§ Your objective
The full listing, excluding its pictures, should be printed exactly as it stands.

§ Source material
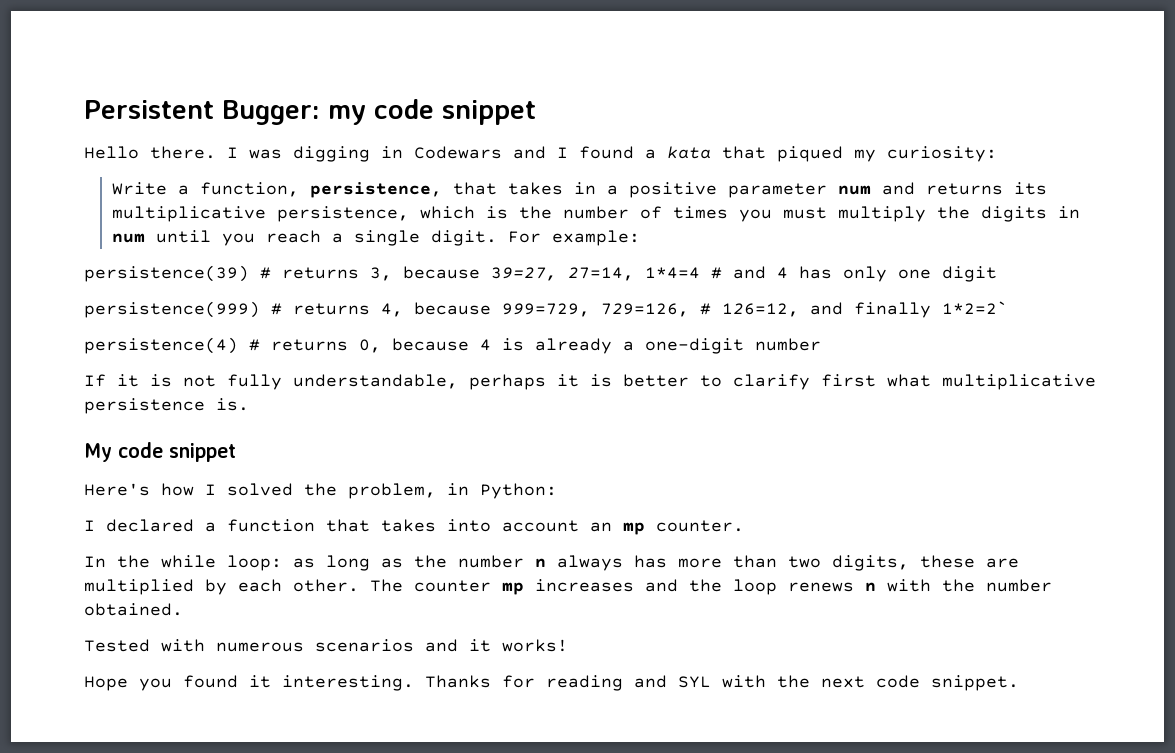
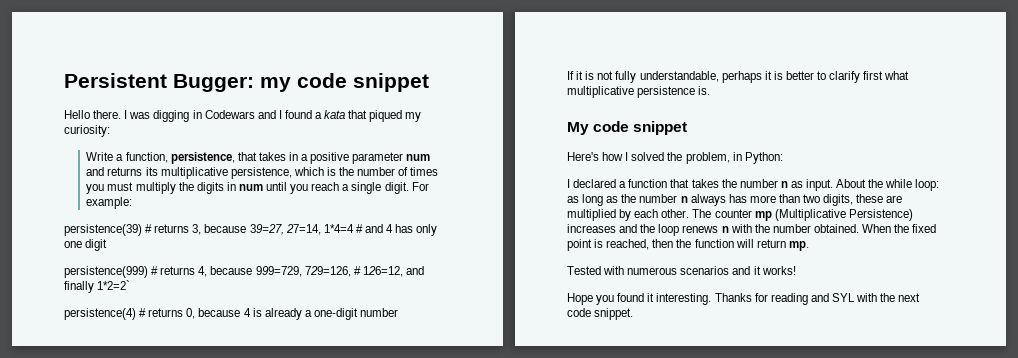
[447,519,744,535] [84,556,106,568] into account an mp counter. // In -> [721,179,867,191] the number n as input. About
(524, 588) none -> [774,209,913,221] (Multiplicative Persistence)
(183, 609) none -> [862,224,937,233] [567,239,809,251] When the fixed point is reached, then the function will return mp.

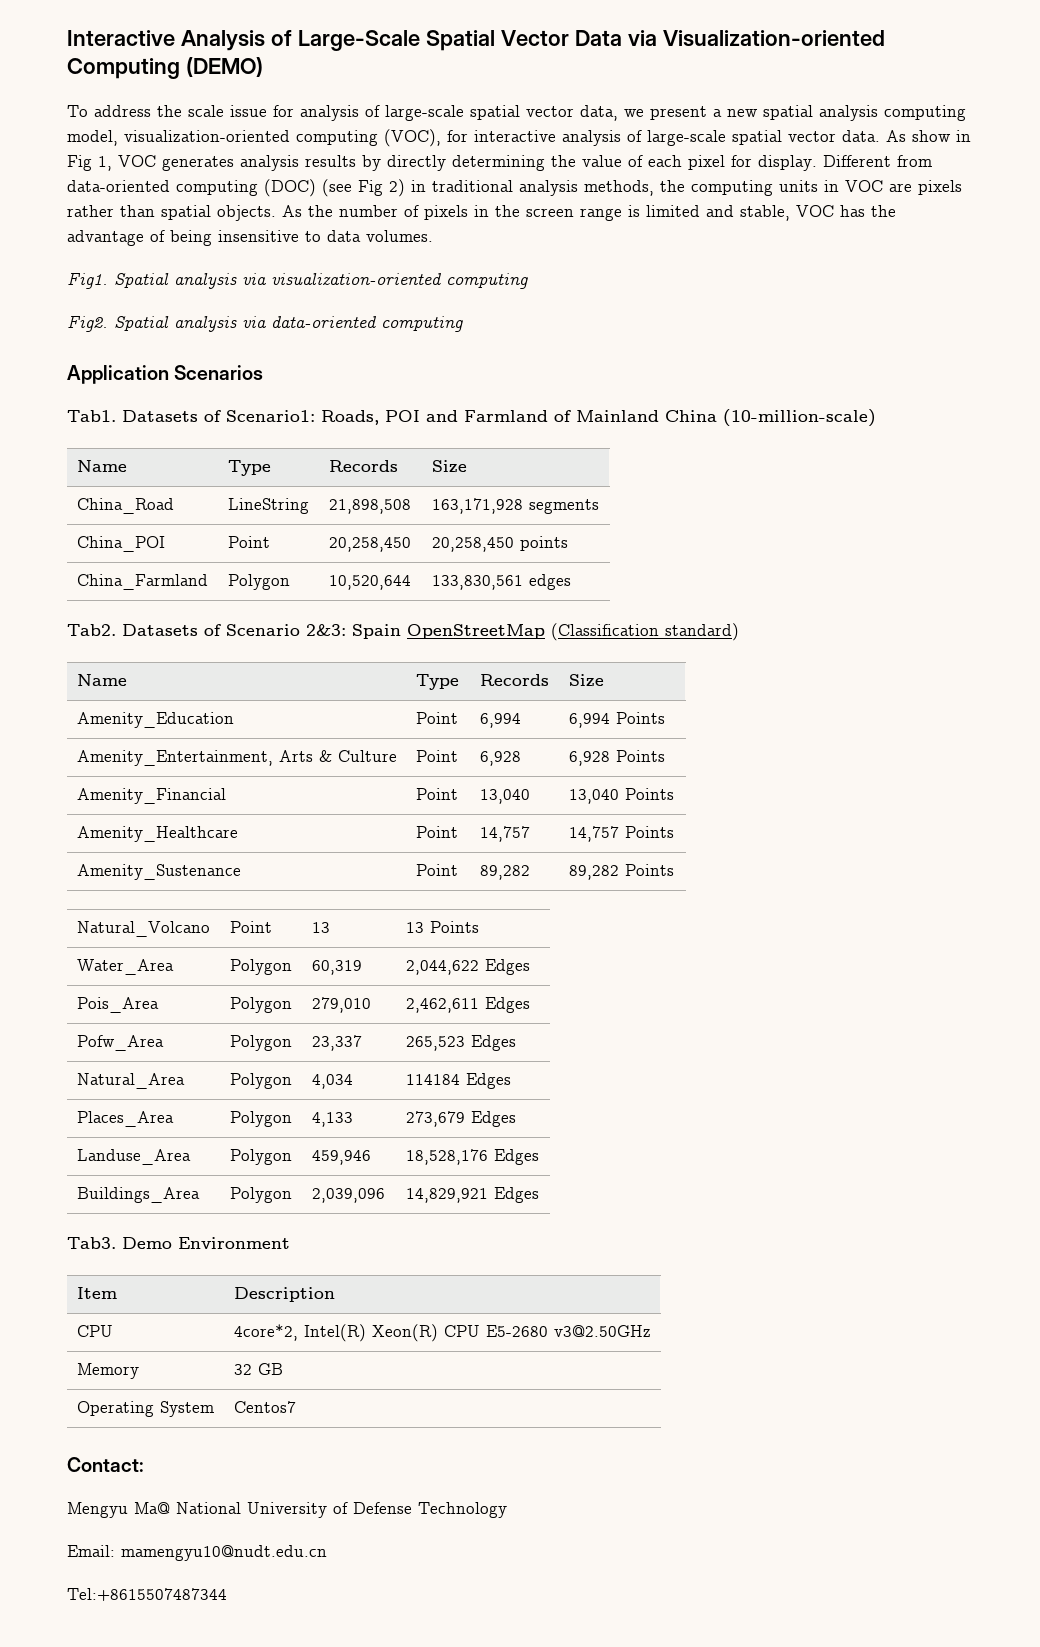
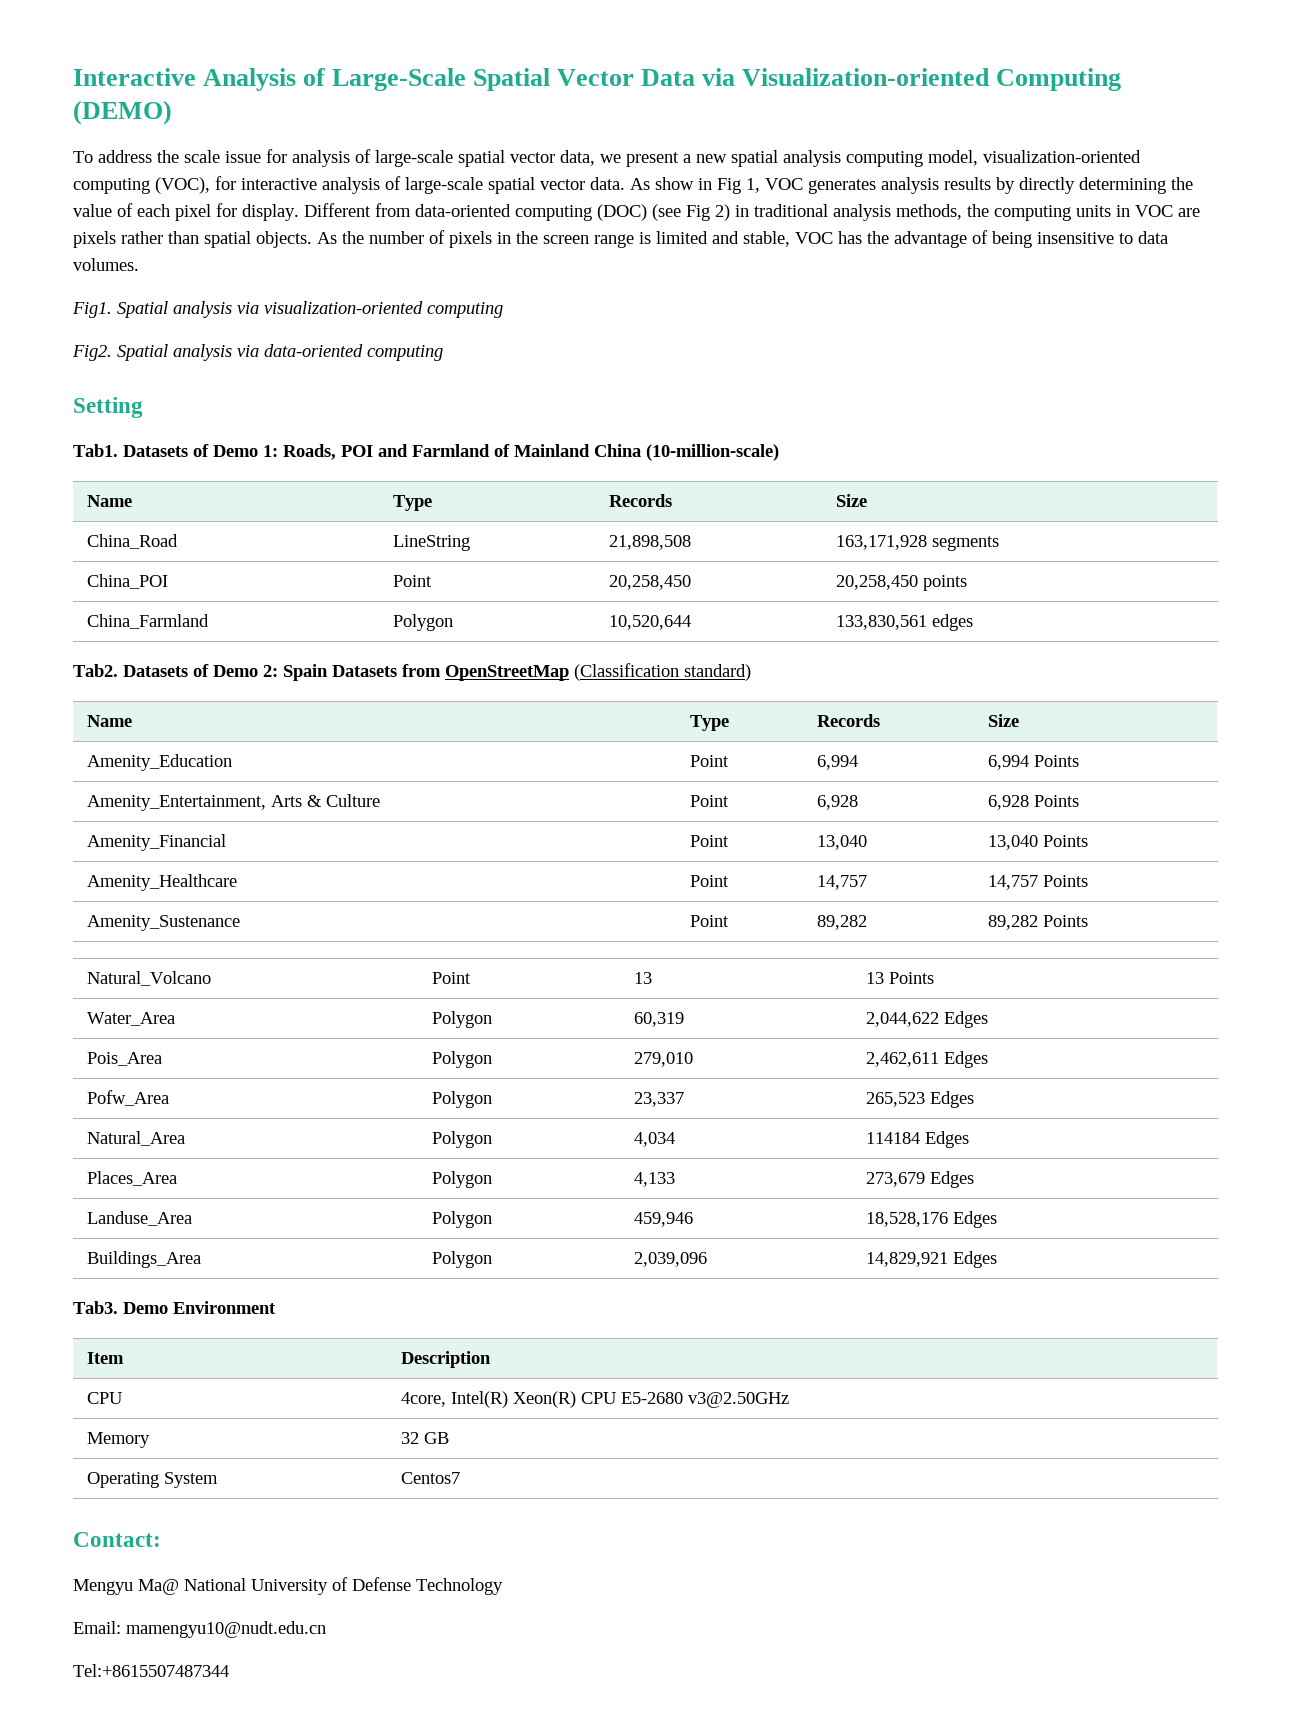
[67,365,264,384] Application Scenarios -> [73,397,143,418] Setting
[226,410,315,422] Scenario1: -> [213,445,278,457] Demo 1:
[226,624,401,639] Scenario 2&3: Spain -> [213,664,441,681] Demo 2: Spain Datasets from
[233,1324,298,1341] 4core*2, -> [401,1392,447,1407] 4core,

§ Task output
[447,519,744,535] [84,556,106,568] into account an mp counter. // In -> [721,179,867,191] the number n as input. About
(524, 588) none -> [774,209,913,221] (Multiplicative Persistence)
(183, 609) none -> [862,224,937,233] [567,239,809,251] When the fixed point is reached, then the function will return mp.

[67,365,264,384] Application Scenarios -> [73,397,143,418] Setting
[226,410,315,422] Scenario1: -> [213,445,278,457] Demo 1:
[226,624,401,639] Scenario 2&3: Spain -> [213,664,441,681] Demo 2: Spain Datasets from
[233,1324,298,1341] 4core*2, -> [401,1392,447,1407] 4core,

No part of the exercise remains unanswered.